GESIEL OLIVEIRA
Quando eu era criança, uma das coisas que eu mais gostava de fazer era brincar em uma bicicleta velha com meu irmão. A bicicleta era tão velha que nem sequer tinha pneus, só o aro, mas mesmo assim descíamos e subíamos incontáveis vezes aquela ladeira em frente de casa. Tudo era sorriso.
Em casa faltava quase tudo, menos esperança, fé, união e amor. Eu era uma criança de 8 anos, e nem percebia os apertos financeiros que meu saudoso e falecido pai passava à época para cuidar, com seu único emprego, de 6 filhos e esposa.
Eu adorava subir na árvore em frente a minha casa, e subia até o último galho, onde eu pudesse colocar a minha cabeça acima das folhas daquela árvore e olhar o céu estrelado, sentir o vento frio no meu rostinho, ver as luzes da noite e ficar imaginando, sonhando em voar naquela imensidão de céu.
Eu fechava meus olhos e sonhava em ter uma bicicleta nova, uma lancheira pra levar à escola, um sapato só pra mim que eu não precisasse dividir com meu irmão. Sonhava em chupar uma lata de Leite Moça sozinho, e ter um bom carrinho de rolimã só meu.
Lá de cima daquela árvore eu ficava observando os aviões que partiam do aeroporto. Eu mesmo construí uma casinha de madeira no alto daquela árvore, e ficava observando os aviões até eles desaparecerem da minha visão. Ah, como eu queria ser piloto.
Eu só descia daquela árvore quando a minha mãe me chamava para o jantar e para dividir a pouca farofa de ovo com todos os meus irmãos. Eram tempos de “overnight” e de inflação galopante, mas eu nem sabia o nome do presidente do Brasil, muito menos entendia de crise financeira ou compreendia seus efeitos.

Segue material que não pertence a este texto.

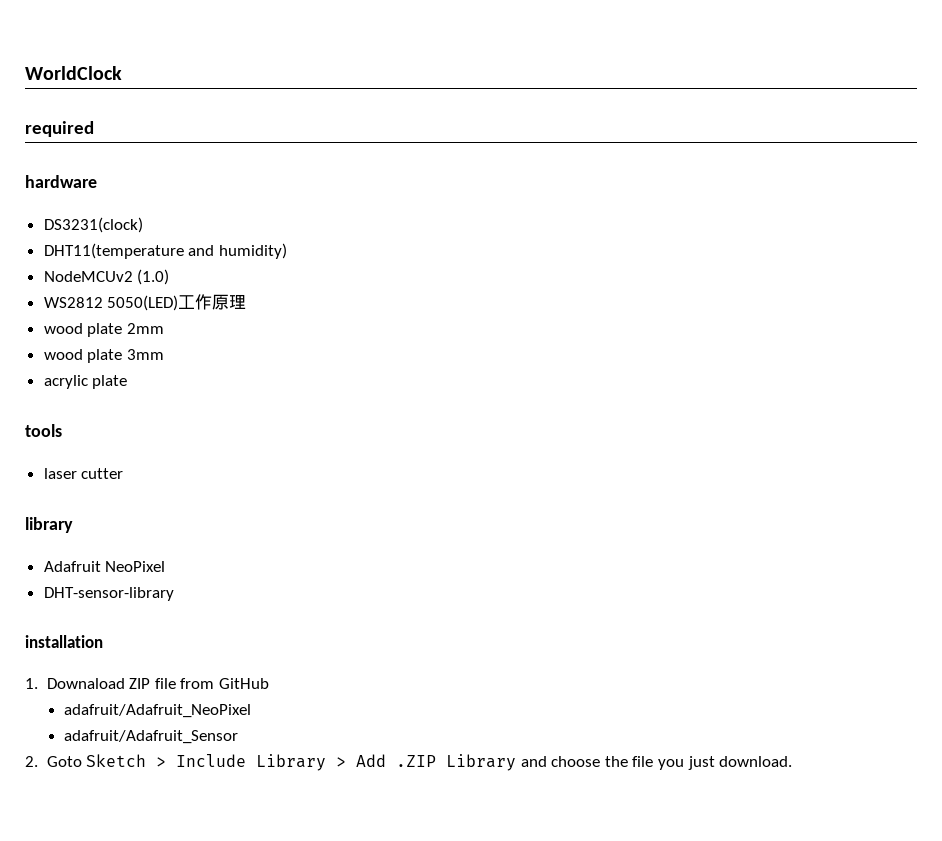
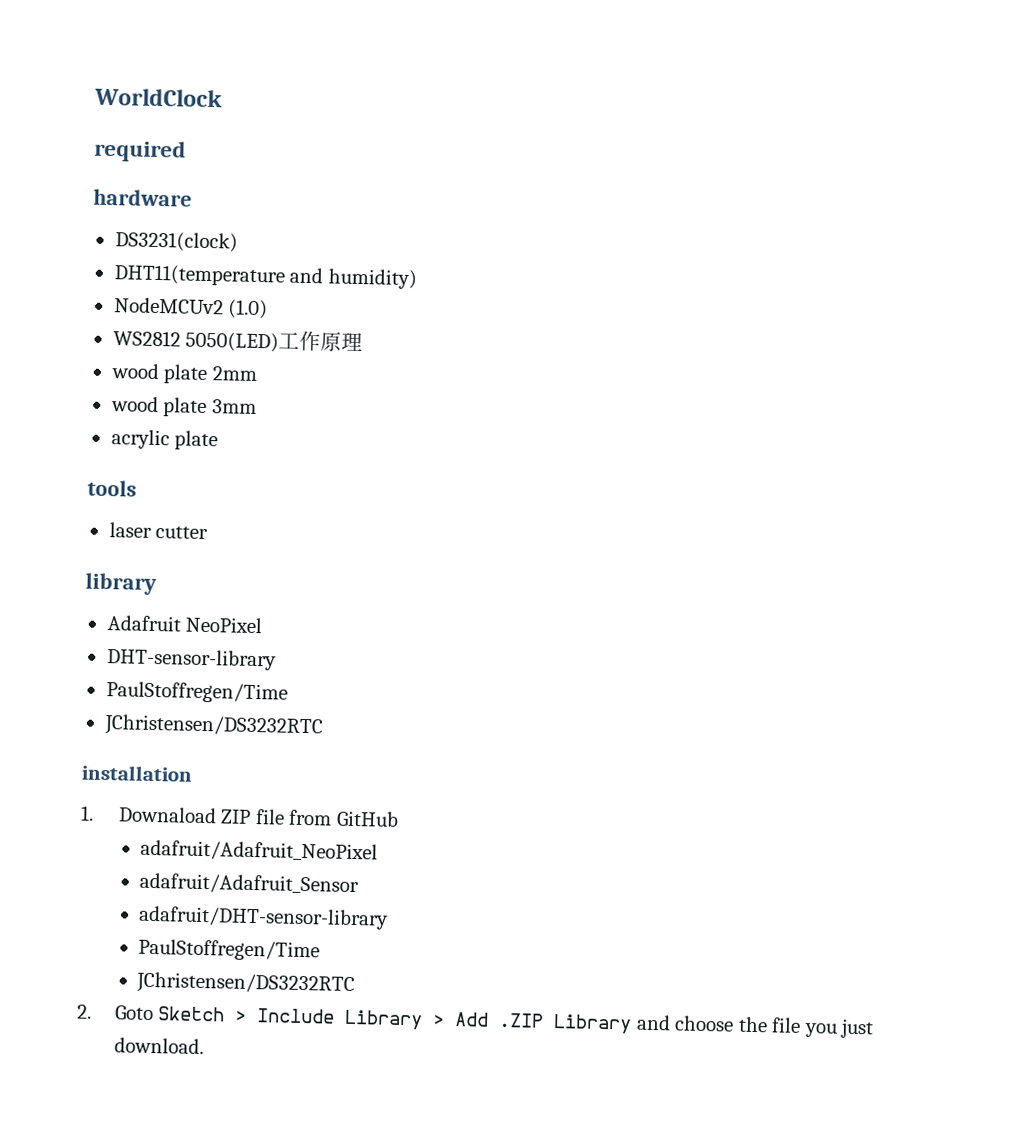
(174, 594) none -> [105,681,288,704] [103,714,324,739] // PaulStoffregen/Time // JChristensen/DS3232RTC
(239, 737) none -> [138,905,390,930] [138,938,321,962] [136,971,356,997] // adafruit/DHT-sensor-library // PaulStoffregen/Time // JChristensen/DS3232RTC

Eu era movido pela esperança da inocência dos mais puros instintos de uma criança sonhadora. Na verdade, eu não conseguia ver nada além da vida de uma criança muito feliz e bem amada. Um menino, de olho brilhantes, gordinho, sorridente, sapeca e feliz, que viveu uma infância num lugar pobre, mas que pra mim era um pedaço do céu.
Tem horas que eu me ponho a relembrar de tudo aquilo, e custo a acreditar que muitos personagens dessa minha historinha feliz já nem mais estão entre nós. Mas às vezes tenho a impressão que essa realidade ainda existe em um universo paralelo que está ao alcance de um piscar de olhos, que está ao alcance de uma memória viva e colorida que persiste em sobreviver em minha mente. A vida segue, mas as memórias boas permanecem.